I also get mine from Soapers Choice. I buy 50 lb drums and ship it to Montana. It comes out to $ .14 / ounce after shipping, $ .13 / ounce if I order 2 drums at a time which is what I usually do. Great quality. I also get my palm, avocado, castor, and almond oil from them. I search the internet extensively every 4 months or so for a better price and have never found one.


----------



## SoapSap

I get mine at Bulk Apothecary for $15.84 for 7lbs.   They will match any price that is lower. I do not know what the shipping would be for you but I would call them or contact them on their chat line. Also ask if they have a coupon code going on right now that you can use. They often do.


----------



## BrewerGeorge

If you have Prime, this Snappy brand from Amazon is just under $3 per pound, which is about fifty cents per pound cheaper than the LouAna double pack from Walmart.

Can't touch the $2 Soaper's choice price, but it would take me six or seven years to use 50# of coconut.  The last gallon (~3500g) I bought lasted me a year at 20% usage rate.


----------



## KristaY

If you live near a Big Lots they have 3 liters of CO for $12.00. A couple of times a year they have a 20%-off-everything-in-the-store sale so it goes down to $9.60. That's when I stock up!

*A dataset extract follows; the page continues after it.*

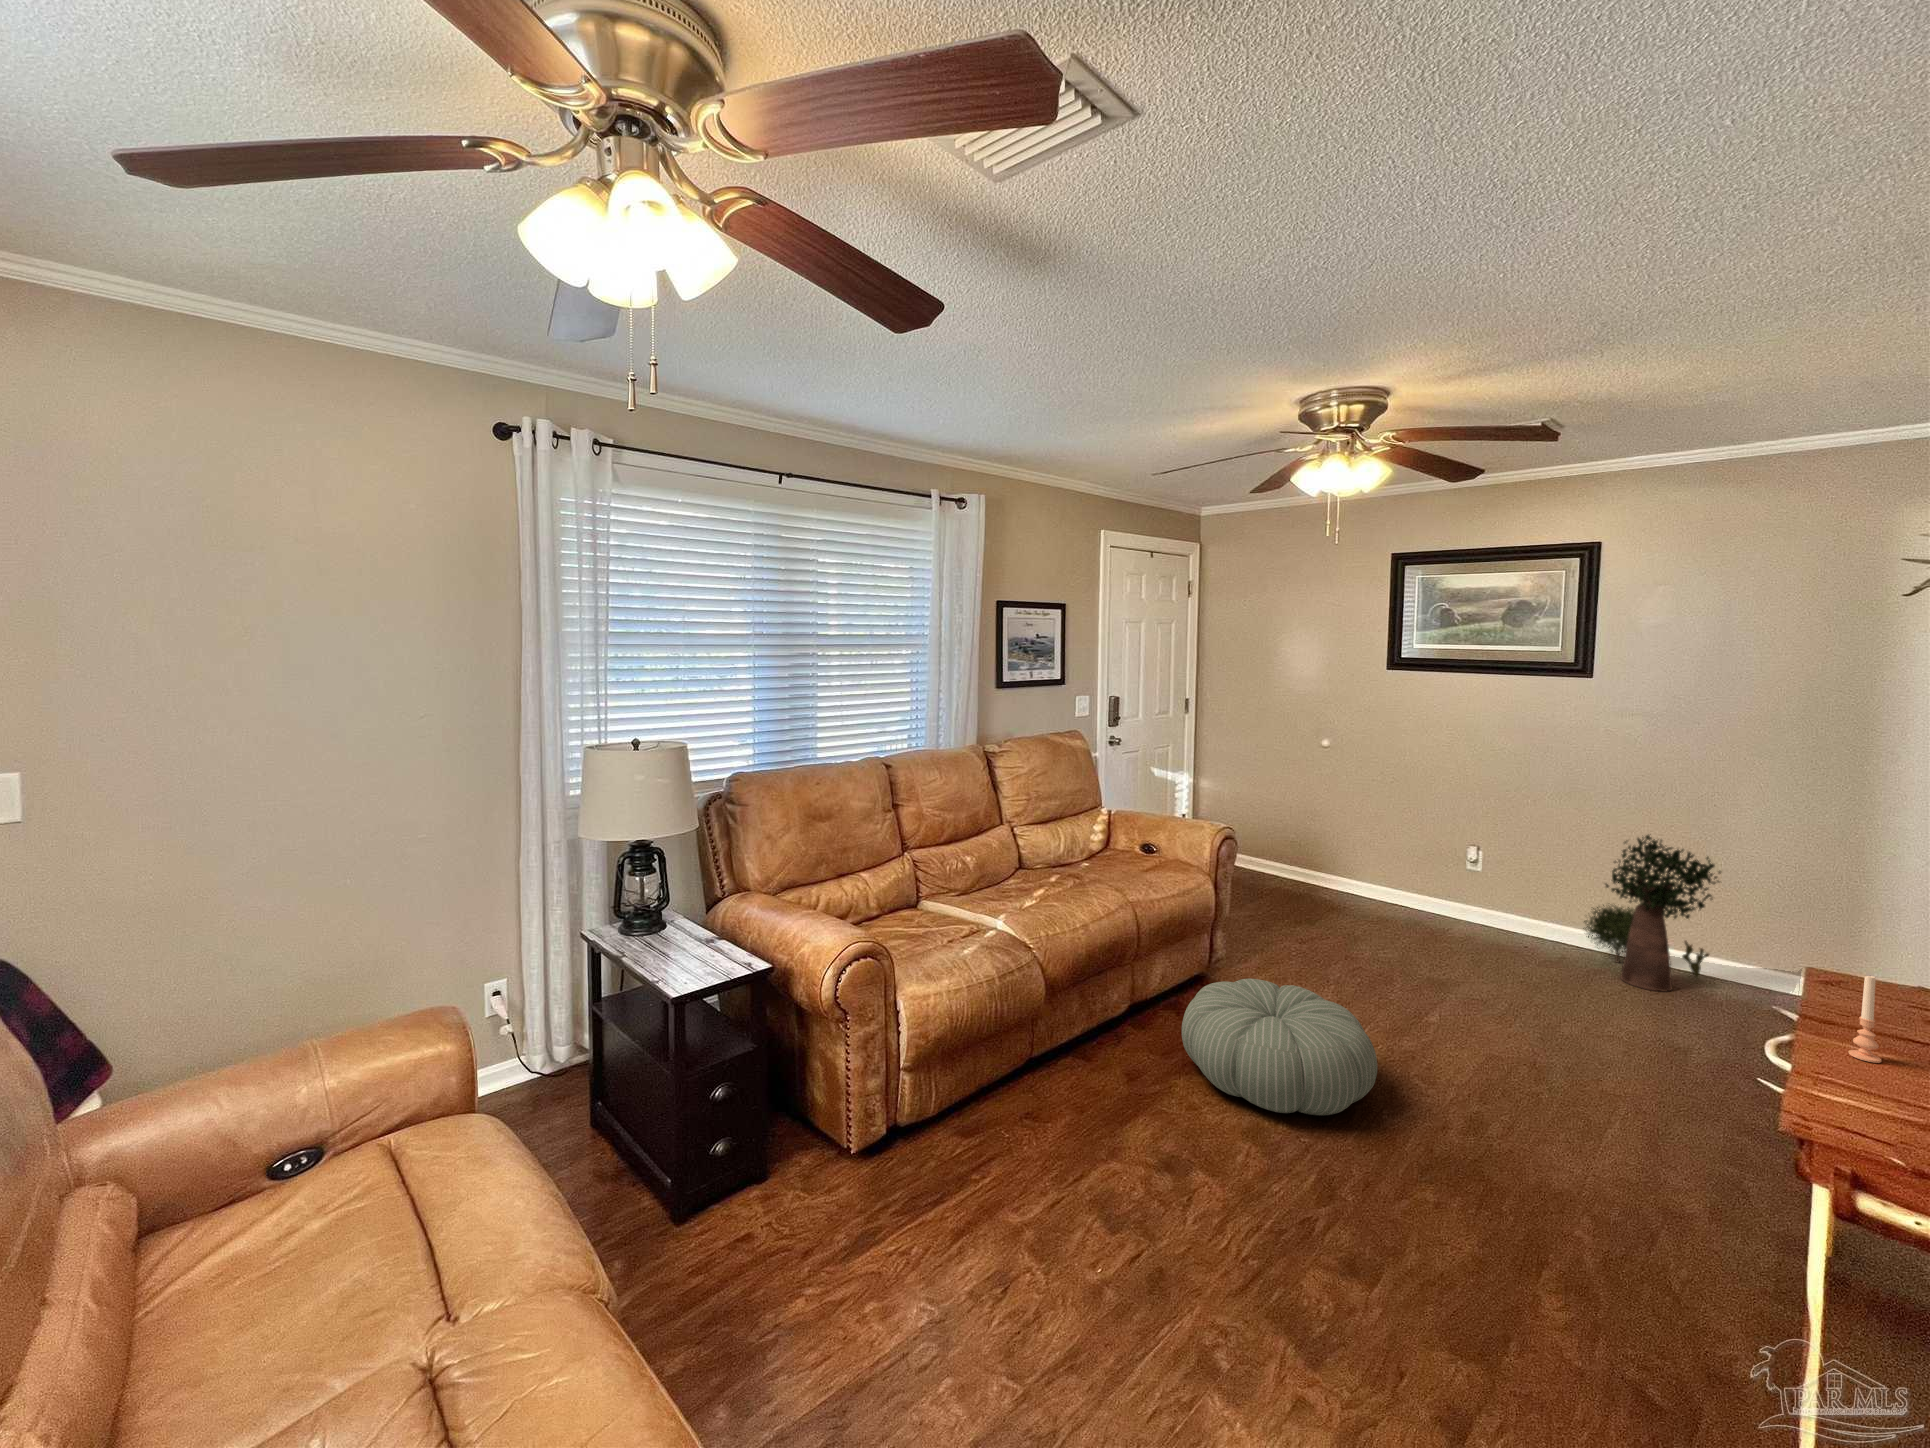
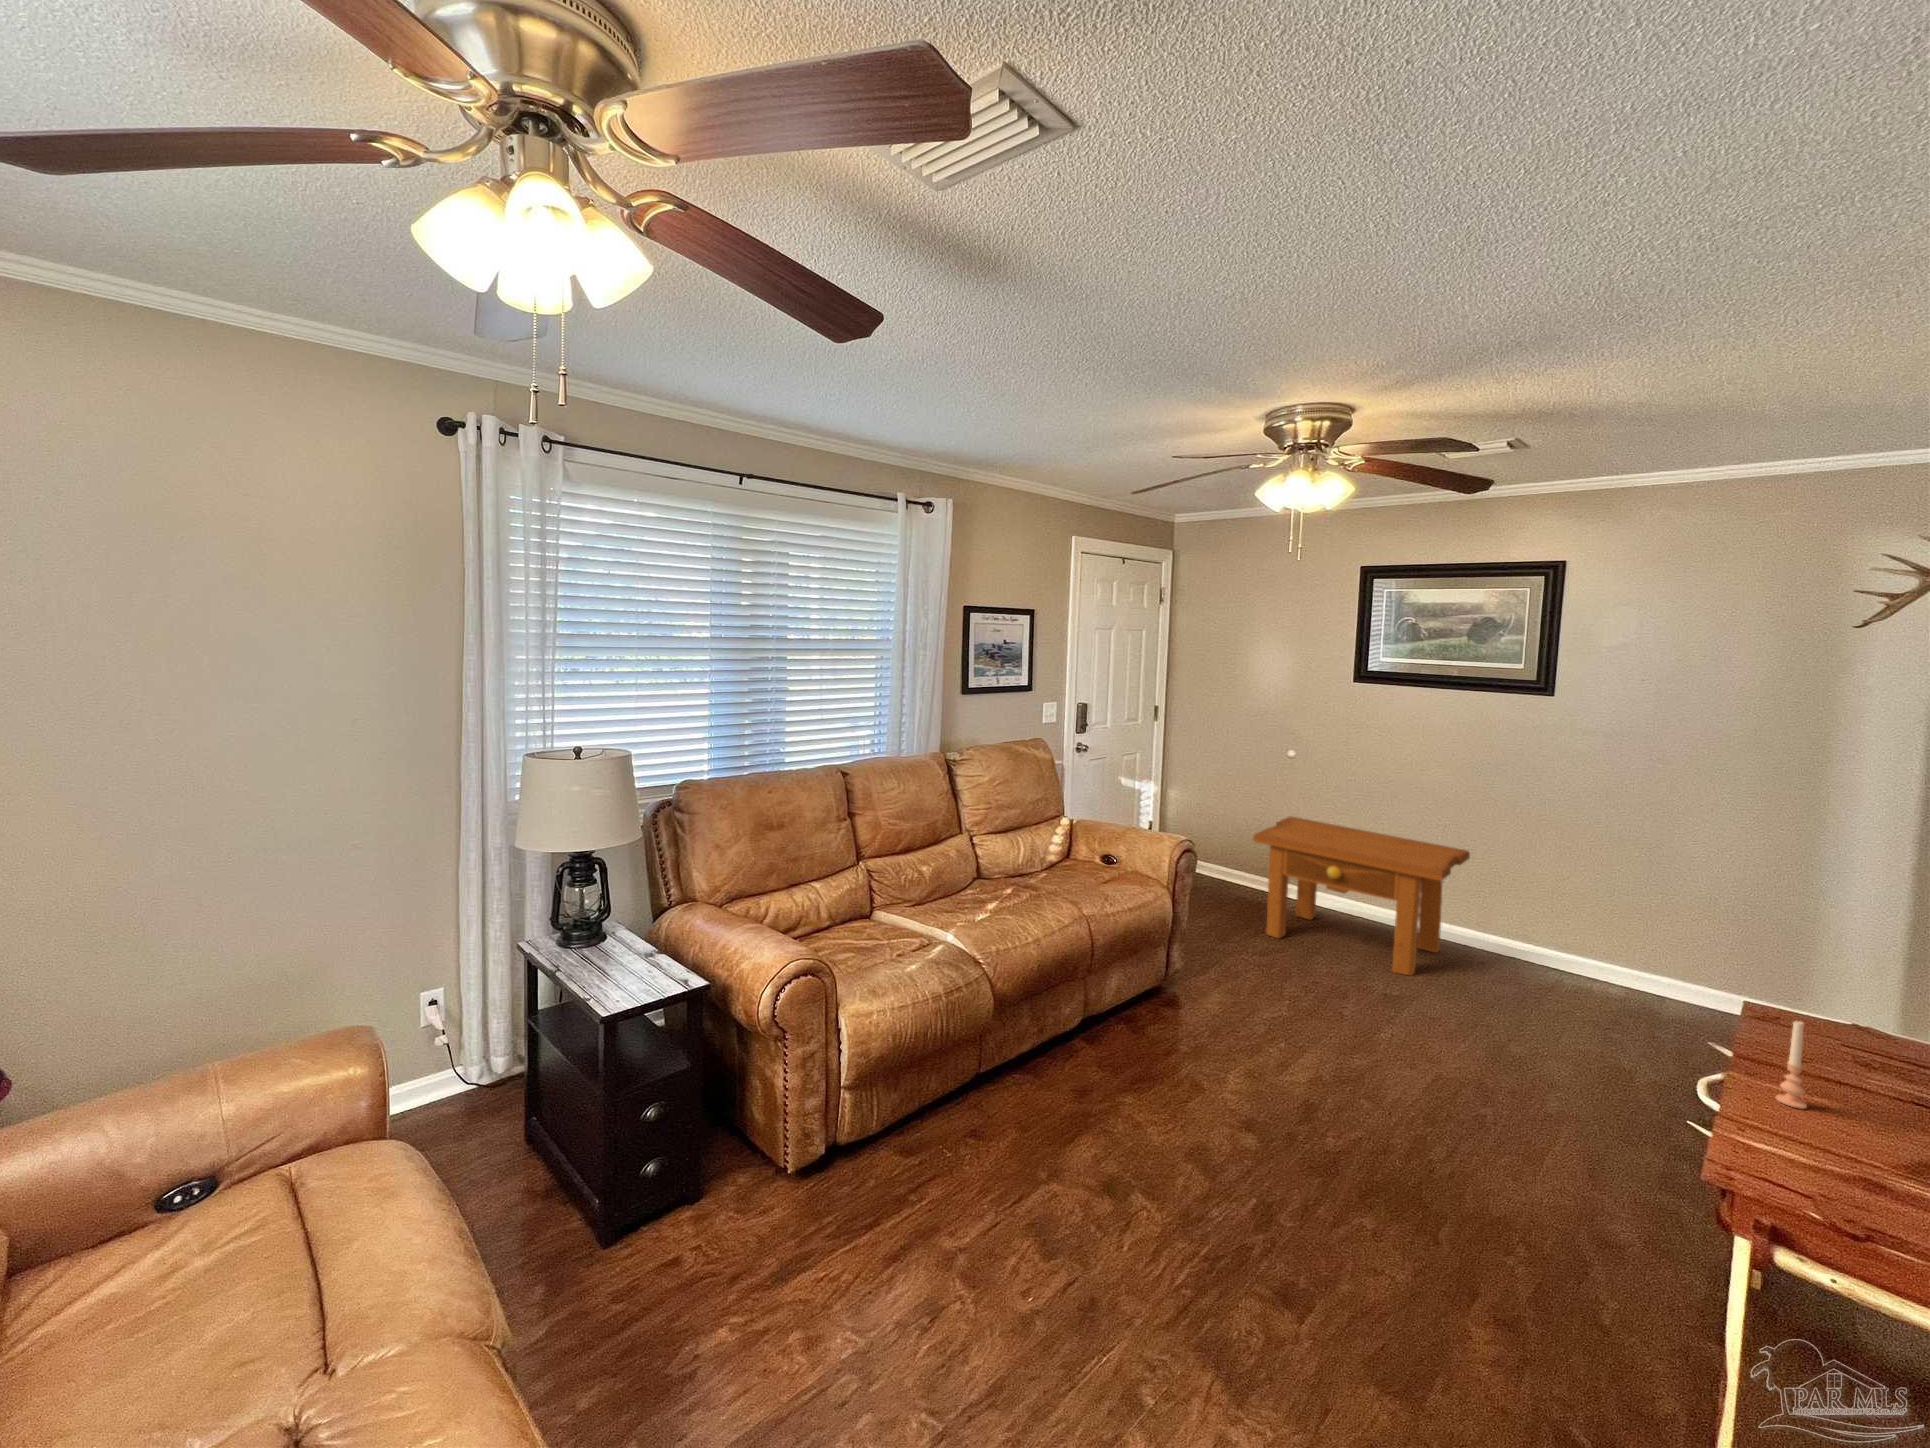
side table: none [1291,805,1513,960] -> present [1253,817,1470,975]
potted plant: present [1583,835,1721,992] -> none [1535,854,1670,1011]
pouf: present [1182,978,1377,1115] -> none [1130,995,1322,1137]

I used the Snappy CO from Amazon for about a year then started to develop random DOS. It was most noticeable in my 100% CO, -2% SF laundry/cleaning soap. I switched to the Big Lots "Butcher Boy" (from Columbus Foods) and started adding EDTA to every batch of soap. The DOS gremlins have moved out of my house.:twisted:


----------



## Selaine

I ordered two 50 lb pails and three 1 gallon bottles and 1 10lb box from Soapers Choice to N. Ga and shipping was 97.00... considering all I got, it was still worth it.  When I ordered two 1 gallon jugs and a 10 lb box, shipping was only 18.00.  That was def worth it.


----------



## shunt2011

foresthome said:


> I also get mine from Soapers Choice. I buy 50 lb drums and ship it to Montana. It comes out to $ .14 / ounce after shipping, $ .13 / ounce if I order 2 drums at a time which is what I usually do. Great quality. I also get my palm, avocado, castor, and almond oil from them. I search the internet extensively every 4 months or so for a better price and have never found one.




This post is from 2011.


----------



## Erin Harrison

I'm glad she posted that, even if the original post was old. It's still relevant today!


----------



## dixiedragon

Erin Harrison said:


> I'm glad she posted that, even if the original post was old. It's still relevant today!


 Your first post is bump a 9 month old thread?


----------